The Scale of the Problem: Physical Climate Risk Data at 30-Metre Resolution
Physical climate risk analytics, done properly, operate at 30-metre spatial resolution across all of Earth's landmass. At that resolution, a single global hazard layer contains approximately 166 billion pixels. That scale compounds rapidly when you factor in the dimensionality that credible climate modelling demands:
- 12 projection years (out to 2100)
- Multiple emission scenarios (aligned with CMIP6)
- 5 return periods
- 3 percentiles per estimate
This expands to over 700 distinct data layers per spatial pixel, forming a multi-dimensional data cube containing more than 120 trillion data points and exceeding 240 terabytes in its uncompressed state.
That cube is what needs to power Expected Annual Loss (EAL) calculations flowing into loan portfolio stress tests, TCFD disclosures, and investment committee packs. The outputs need to be fast, accurate, and auditable.
The critical constraint is synchronous, low-latency execution. When a user submits 1,000 asset polygons, whether a fund manager screening a real estate portfolio or a bank running pre-origination collateral checks, hazard analytics for all 1,000 need to come back simultaneously, within standard API timeout limits. That requirement shapes every architectural decision downstream.
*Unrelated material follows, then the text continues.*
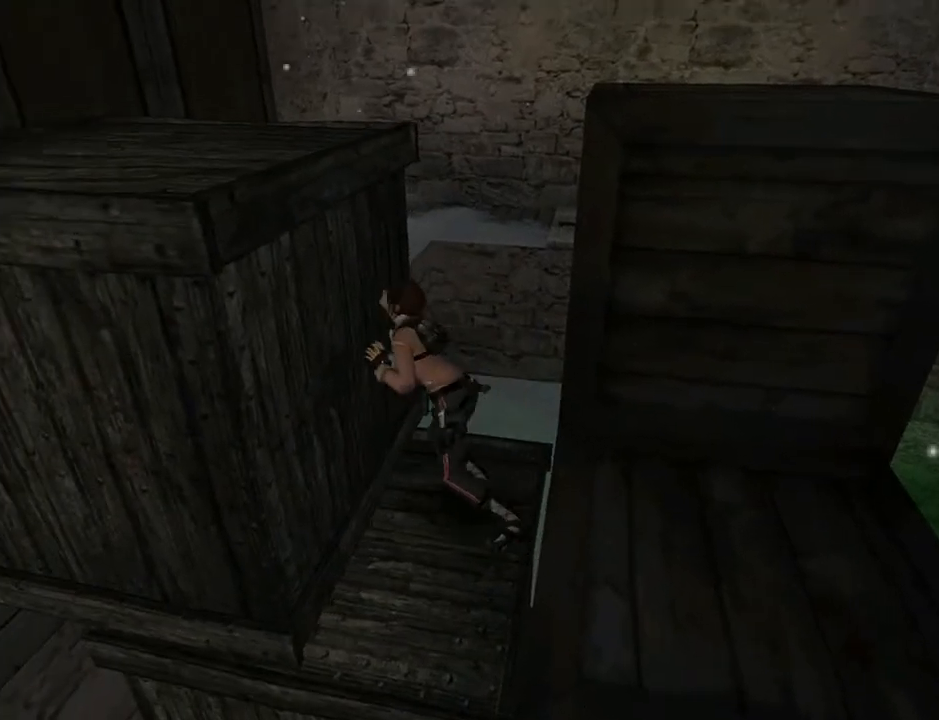
{"buttons": [], "left_stick": "center", "right_stick": "center", "events": []}
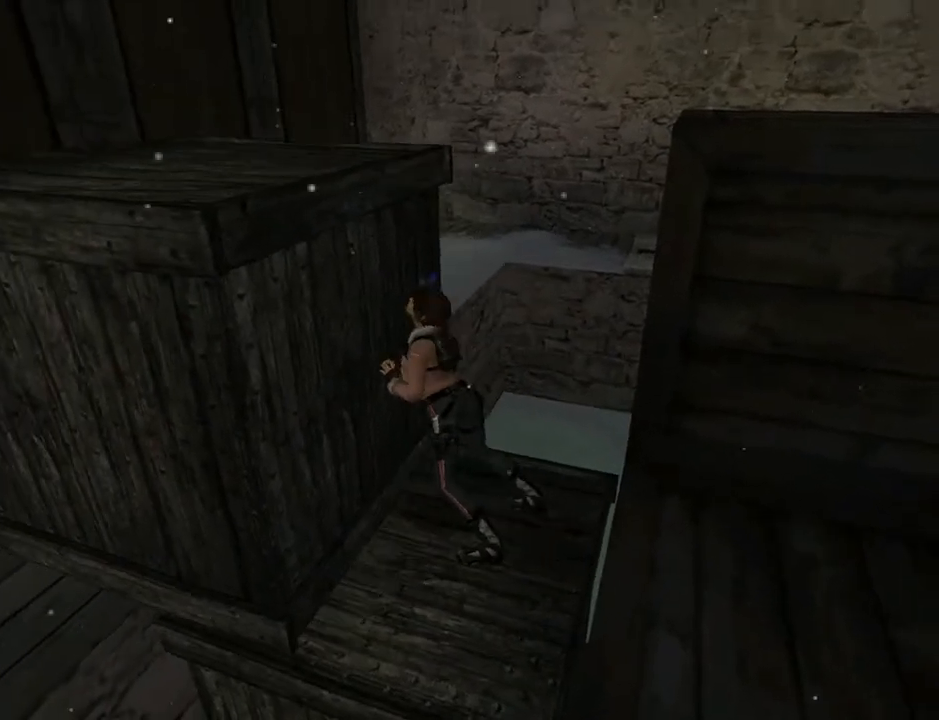
{"buttons": [], "left_stick": "center", "right_stick": "center", "events": []}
The resolution problem is a decision problem: Regional or postcode-level climate data can flag that an area carries flood risk. It cannot tell you whether a specific building, on a specific plot, at a specific elevation is affected. For banks pricing collateral and asset managers running due diligence, that distinction is the difference between a number that goes into a model and one that gets set aside. Thirty-metre resolution isn't a specification, it's the minimum required to make climate risk data actionable at the asset level. See how Spectra delivers asset-level physical climate risk at 30-metre resolution.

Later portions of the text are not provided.